Submerging cages below high-frequency, small-period waves reduces risk of fatigue failure
Sea cage installations are heavily anchored. Hurricane-force winds and currents may move the cages, but the fish remain inside.The 2004 weather season has been particularly difficult in the tropics, where an unrelenting series of storms and hurricanes battered the Caribbean and other regions. Emerging offshore aquaculture projects, however, are proving they can endure the storm-force winds, strong waves, and high currents associated with major storms.
Snapperfarm, Inc., for example, is successfully growing out cobia in submersible cages in Culebra, Puerto Rico. The project uses the SeaStation 3000, a submersible cage design manufactured by Net Systems, Inc. Constantly submerged at 10-30 m, the cages are protected against the elements.
The operation recently experienced two major tropical storms that fell just short of hurricane category. Brian O’Hanlon, the company’s vice president of operations, reported that the waves and currents generated by the storms were strong enough to move substantial amounts of sand on the ocean bottom at 30 meters.
In collaboration with Eleuthera’s Island School and the University of Miami’s Aquaculture Program, Aqua-Sense LLC is running a grow-out trial with cobia stocked in a cage located 2 km off the shore of South Eleuthera, Bahamas. In early August, the project’s SeaStation withstood Frances, a category 4 hurricane, without any damage.
Winds ranging 70 to 100 mph battered the region for almost 24 hours, generating high waves and strong currents. Because of the conditions, the cage was unattended for 48 hours, and the fish were not fed for 72 hours.
Upon returning to the site, the operators discovered the cage had moved about 10 meters from its original location, but was otherwise intact. It is interesting to note that the cage-mooring system consists of a five-ton concrete ballast and four one-ton anchors.
No fish mortality was observed due to hurricane action. The fish were fed the day after the feed tubes connecting the surface to the cage were reattached.
An offshore aquaculture project in Hawaii, USA, successfully faced the first major storm of the season. In January, cages belonging to the Cates International project withstood winds of 70 mph and currents strong enough to move sand on the bottom at 50 meters.
Randy Cates, owner and operator of the offshore farm, reported that the day following the storm, the farm proceeded with its normal feeding and harvesting of Pacific threadfin.
Similar poststorm results have been observed at the University of New Hampshire’s aquaculture facility 11 km off New Hampshire, USA. Albeit smaller in capacity than those used in the Cates project, 600-cubic-meter cages of the same type survived daily beatings in the North Atlantic as well as the seasonal Nor’easters. The university’s wave meters have recorded waves in excess of 14 meters at the site.

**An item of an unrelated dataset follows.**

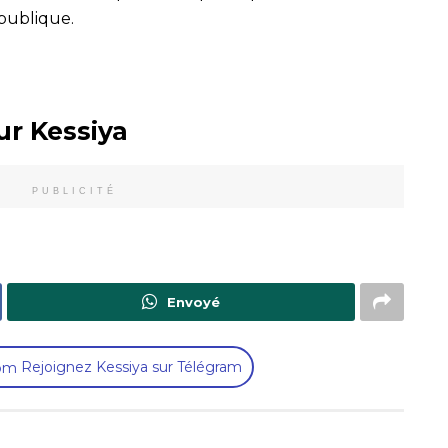
 publique.
ur Kessiya
PUBLICITÉ
Envoyé
Rejoignez Kessiya sur Télégram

Richard Langan and Michael Chambers, the respective director and manager of the project, report that their three cages currently stocked with cod and halibut for experimental grow-out trials have survived the inclement weather of that region and continue to operate without incidents.
Environmental implications of hurricanes
The Universities of Miami, Puerto Rico, Hawaii, and New Hampshire continue to conduct environmental assessment studies in the areas where these operations are carried out and have been collectively reporting very low – if any – impacts.
Hurricanes at the sites of offshore aquaculture operations certainly play an important role in renewing the environment surrounding the cages. More importantly, storms of high magnitude dramatically affect the sea floor surrounding the cages. Indeed, when diving at a cage in Eleuthera for the first time after hurricane Frances ravaged the sea floor, Geoff Walton, AquaSense’s operations manager, said he could not recognize the site.
According to the manufacturer, the ability of SeaStation cages to withstand storms stems from their design, materials, mooring, shape, positioning and resilience. The cages are submerged below the high-frequency, small-period waves that can lead to fatigue failure in conventional surface gravity cages. Moreover, these cages maintain their full volume and shape regardless of the current.
Resistance to major storms is a factor of major importance for the development of the offshore aquaculture industry in the tropics, particularly the Caribbean region. With current sea surface water temperatures 1 degrees-C above the average of the last 100 years, it is anticipated that hurricanes will become more routine in the tropics over the next decades.